Could Automation Be Labor Unions’ Death Knell?
26th April 2015
Computers are getting smarter and stronger while employees, with their health insurance, pensions, and vacation time are becoming increasingly expensive. The writing is on the wall; plenty of jobs, at least as performed by humans, aren’t long for this world.
Of course, no one knows exactly how automation will shake up the worker economy, but there will almost certainly be winners and losers. IT and creative jobs will proliferate while administrative, factory, and service employment will largely go the way of the dodo.
And for labor unions, that may very well mean that the bell tolls for thee.

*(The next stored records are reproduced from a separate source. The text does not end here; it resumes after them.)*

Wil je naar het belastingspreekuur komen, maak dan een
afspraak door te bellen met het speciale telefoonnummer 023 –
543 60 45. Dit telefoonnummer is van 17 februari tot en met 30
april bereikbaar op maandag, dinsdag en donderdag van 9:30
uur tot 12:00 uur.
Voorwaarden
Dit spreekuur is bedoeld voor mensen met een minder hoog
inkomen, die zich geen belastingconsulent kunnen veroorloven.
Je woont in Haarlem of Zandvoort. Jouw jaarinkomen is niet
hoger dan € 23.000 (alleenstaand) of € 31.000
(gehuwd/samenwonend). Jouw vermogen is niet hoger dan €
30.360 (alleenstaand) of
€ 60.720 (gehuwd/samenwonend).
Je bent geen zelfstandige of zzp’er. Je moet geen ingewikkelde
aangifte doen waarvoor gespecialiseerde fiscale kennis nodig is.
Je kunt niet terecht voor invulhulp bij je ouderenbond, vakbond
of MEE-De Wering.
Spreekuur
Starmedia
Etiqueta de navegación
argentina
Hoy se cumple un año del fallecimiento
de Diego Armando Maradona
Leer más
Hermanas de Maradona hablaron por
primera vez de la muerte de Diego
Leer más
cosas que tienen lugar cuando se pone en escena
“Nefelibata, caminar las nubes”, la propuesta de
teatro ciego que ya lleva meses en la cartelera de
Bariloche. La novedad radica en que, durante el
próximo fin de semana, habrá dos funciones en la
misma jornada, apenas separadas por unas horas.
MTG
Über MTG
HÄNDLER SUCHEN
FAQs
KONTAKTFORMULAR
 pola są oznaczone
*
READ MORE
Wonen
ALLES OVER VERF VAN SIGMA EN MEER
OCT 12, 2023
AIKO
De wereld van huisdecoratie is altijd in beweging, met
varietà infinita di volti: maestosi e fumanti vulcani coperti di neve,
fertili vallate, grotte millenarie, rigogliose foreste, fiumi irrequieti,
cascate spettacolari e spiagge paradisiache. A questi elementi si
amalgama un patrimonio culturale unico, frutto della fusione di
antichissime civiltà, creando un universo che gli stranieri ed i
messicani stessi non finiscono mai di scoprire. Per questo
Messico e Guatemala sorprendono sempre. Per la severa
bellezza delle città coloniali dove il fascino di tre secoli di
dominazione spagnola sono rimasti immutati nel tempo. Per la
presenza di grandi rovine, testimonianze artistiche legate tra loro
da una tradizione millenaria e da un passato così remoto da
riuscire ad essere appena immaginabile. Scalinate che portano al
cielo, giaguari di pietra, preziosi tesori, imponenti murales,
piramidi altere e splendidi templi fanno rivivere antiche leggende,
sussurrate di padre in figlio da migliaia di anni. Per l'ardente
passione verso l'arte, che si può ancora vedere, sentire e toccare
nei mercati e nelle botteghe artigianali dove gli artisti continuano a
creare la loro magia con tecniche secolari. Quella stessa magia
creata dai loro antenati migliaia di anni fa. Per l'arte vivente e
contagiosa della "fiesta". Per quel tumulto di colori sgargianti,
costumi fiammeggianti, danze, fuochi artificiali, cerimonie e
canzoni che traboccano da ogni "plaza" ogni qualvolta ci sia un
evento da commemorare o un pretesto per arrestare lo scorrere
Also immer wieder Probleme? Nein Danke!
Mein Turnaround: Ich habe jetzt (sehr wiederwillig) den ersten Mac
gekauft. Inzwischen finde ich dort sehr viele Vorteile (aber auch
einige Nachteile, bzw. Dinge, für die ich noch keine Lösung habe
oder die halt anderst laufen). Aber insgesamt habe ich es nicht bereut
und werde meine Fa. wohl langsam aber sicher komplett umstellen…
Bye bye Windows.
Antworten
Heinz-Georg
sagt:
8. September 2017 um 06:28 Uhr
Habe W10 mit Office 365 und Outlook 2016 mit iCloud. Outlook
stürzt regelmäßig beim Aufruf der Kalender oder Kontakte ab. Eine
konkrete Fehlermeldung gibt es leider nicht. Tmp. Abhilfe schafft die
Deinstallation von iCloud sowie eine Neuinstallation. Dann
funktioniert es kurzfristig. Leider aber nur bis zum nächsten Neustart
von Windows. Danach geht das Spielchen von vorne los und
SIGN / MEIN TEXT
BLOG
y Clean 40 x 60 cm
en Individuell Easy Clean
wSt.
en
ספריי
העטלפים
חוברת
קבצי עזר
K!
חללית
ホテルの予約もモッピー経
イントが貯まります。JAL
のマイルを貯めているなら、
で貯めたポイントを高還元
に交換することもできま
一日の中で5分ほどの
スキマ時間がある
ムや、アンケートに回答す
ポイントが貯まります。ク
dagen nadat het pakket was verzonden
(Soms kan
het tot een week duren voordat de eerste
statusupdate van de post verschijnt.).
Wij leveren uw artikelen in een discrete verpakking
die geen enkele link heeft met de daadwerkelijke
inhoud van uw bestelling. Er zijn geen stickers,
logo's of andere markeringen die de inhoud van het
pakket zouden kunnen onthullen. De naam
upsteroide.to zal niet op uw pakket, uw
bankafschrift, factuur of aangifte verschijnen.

While unions have generally been in decline for some time, automation may prove to be the proverbial dagger through the heart.
Labor unions are predicated on a situation where workers have no economic leverage because they are in jobs that anybody who is literate and numerate and has an above-room-temperature IQ can do, so the supply always vastly exceeds the demand. Unions attempt to compensate for a lack of economic power by involving political power, be it strikes, picketing, thug violence, or governmental capture. Robots don’t vote and they always do what they’re told; no workers to organize, no union. It’s just that simple.
Of course, unions will attempt to ‘organize’ the workers who are left, but it’s questionable how effective that would be. Despite the attempts by tech firms to import cheap coders from overseas, most ‘knowledge workers’ don’t see themselves and commodity labor — somebody can’t just walk in off the street and after a week’s training do a web site or a smartphone app (although plenty have tried). Thus unions have focused on the remaining commodity labor ares, such as services, government employees, and (sadly, but it’s true) education. It will be interesting to see how long that long retreat can be maintained.